Die Ravensburg

Wenn Karl der Große zur Jagd in den waldreichen Spessart ritt, nahm er mit seinem Gefolge Aufenthalt in der Ravensburg, die am Rande des großen Waldes stand, auf dem Boden des heutigen Aschaffenburg.

Als der Kaiser wieder einmal im Spessart jagte, war er von seinen Begleitern abgekommen. Nur ein Knappe befand sich in seiner Nähe. Je länger sie sich nun Mühe gaben, die Jagdgesellschaft zu finden, desto mehr verirrten sie sich. Es wurde dunkel, und der Kaiser musste sich entschließen, die Nacht im Forste zuzubringen. Die Verirrten banden ihre Rosse an zwei Bäume und streckten sich auf den moosigen Waldboden nieder. Dann schlief der Kaiser ein. In aller Frühe wurde er durch Axtschläge geweckt; denn ganz in der Nähe begann ein Holzhacker seine Arbeit.
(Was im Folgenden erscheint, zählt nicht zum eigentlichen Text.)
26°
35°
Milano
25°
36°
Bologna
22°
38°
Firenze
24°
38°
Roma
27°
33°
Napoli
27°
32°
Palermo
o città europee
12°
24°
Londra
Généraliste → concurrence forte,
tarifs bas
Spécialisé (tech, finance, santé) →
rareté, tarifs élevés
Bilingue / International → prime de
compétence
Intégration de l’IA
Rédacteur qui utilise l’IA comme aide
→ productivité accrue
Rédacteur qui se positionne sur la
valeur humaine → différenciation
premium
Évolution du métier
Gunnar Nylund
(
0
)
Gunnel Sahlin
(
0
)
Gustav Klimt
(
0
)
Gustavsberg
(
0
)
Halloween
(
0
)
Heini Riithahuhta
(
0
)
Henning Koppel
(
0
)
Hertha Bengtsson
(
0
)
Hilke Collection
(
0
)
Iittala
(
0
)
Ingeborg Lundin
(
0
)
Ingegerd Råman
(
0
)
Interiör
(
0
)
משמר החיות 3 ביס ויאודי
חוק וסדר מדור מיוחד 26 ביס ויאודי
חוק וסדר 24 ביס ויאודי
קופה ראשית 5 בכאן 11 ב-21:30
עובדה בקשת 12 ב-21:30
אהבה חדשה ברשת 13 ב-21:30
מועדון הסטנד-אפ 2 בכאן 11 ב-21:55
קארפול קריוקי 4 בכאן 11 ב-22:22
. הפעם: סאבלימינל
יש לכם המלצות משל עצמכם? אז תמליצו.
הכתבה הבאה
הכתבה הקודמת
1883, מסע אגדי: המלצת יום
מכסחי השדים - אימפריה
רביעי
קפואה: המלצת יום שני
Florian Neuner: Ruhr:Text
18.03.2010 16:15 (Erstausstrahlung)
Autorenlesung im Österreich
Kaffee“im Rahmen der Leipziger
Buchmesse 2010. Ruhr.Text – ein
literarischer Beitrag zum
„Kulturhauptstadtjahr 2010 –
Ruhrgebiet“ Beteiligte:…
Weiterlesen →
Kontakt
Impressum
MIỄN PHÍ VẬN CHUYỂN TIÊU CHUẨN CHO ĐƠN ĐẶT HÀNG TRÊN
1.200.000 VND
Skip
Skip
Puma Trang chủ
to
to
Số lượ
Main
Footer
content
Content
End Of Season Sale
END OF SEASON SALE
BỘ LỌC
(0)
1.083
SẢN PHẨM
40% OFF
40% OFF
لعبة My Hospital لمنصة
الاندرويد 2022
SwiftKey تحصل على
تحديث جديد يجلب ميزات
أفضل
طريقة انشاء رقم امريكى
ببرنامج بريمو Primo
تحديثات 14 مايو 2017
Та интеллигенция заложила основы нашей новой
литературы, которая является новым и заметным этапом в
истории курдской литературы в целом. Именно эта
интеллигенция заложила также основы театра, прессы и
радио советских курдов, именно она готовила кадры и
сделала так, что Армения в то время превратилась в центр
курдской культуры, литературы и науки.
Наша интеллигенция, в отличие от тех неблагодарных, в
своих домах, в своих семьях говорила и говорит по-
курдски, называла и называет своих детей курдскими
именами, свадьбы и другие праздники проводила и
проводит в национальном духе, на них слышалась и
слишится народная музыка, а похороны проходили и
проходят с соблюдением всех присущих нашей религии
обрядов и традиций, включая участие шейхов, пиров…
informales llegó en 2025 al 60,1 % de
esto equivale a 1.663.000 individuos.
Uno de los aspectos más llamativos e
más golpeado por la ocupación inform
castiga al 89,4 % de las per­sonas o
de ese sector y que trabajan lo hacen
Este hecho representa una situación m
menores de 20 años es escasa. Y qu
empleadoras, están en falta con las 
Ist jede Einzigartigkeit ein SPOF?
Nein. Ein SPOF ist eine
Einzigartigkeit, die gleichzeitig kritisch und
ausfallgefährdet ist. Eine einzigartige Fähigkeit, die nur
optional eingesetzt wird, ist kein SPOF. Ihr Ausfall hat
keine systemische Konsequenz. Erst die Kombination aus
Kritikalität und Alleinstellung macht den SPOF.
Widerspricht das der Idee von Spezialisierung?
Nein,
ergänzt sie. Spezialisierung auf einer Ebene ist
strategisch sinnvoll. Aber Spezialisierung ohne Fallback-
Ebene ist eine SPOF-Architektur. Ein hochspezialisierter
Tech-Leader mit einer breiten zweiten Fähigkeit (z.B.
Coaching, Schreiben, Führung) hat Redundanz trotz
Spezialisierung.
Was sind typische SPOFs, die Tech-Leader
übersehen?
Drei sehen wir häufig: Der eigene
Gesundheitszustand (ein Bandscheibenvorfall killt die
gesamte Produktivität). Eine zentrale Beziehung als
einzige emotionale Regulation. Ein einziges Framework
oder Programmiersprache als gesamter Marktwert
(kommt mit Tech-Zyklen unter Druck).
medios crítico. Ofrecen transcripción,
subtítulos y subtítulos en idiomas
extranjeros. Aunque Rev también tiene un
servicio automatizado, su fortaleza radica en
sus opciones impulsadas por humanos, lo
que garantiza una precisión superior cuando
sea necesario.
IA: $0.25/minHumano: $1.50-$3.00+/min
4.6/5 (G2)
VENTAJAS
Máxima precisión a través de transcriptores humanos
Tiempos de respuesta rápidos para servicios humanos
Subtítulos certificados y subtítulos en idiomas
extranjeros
Der Kaiser hatte geglaubt, tief im Spessart zu sein und war nun bloß einige hundert Schritte von der Ravensburg entfernt.

Der Holzhacker, der durch seine Axtschläge den Kaiser geweckt hatte, ging nicht leer aus. Karl schenkte ihm die Ravensburg und schlug ihn zum Ritter. Das Geschlecht der Edlen von Ravensburg blühte bis in die Mitte des dreizehnten Jahrhunderts.

Quelle: Spessart-Sagen, Valentin Pfeifer, Aschaffenburg 1948, S. 13 - 14.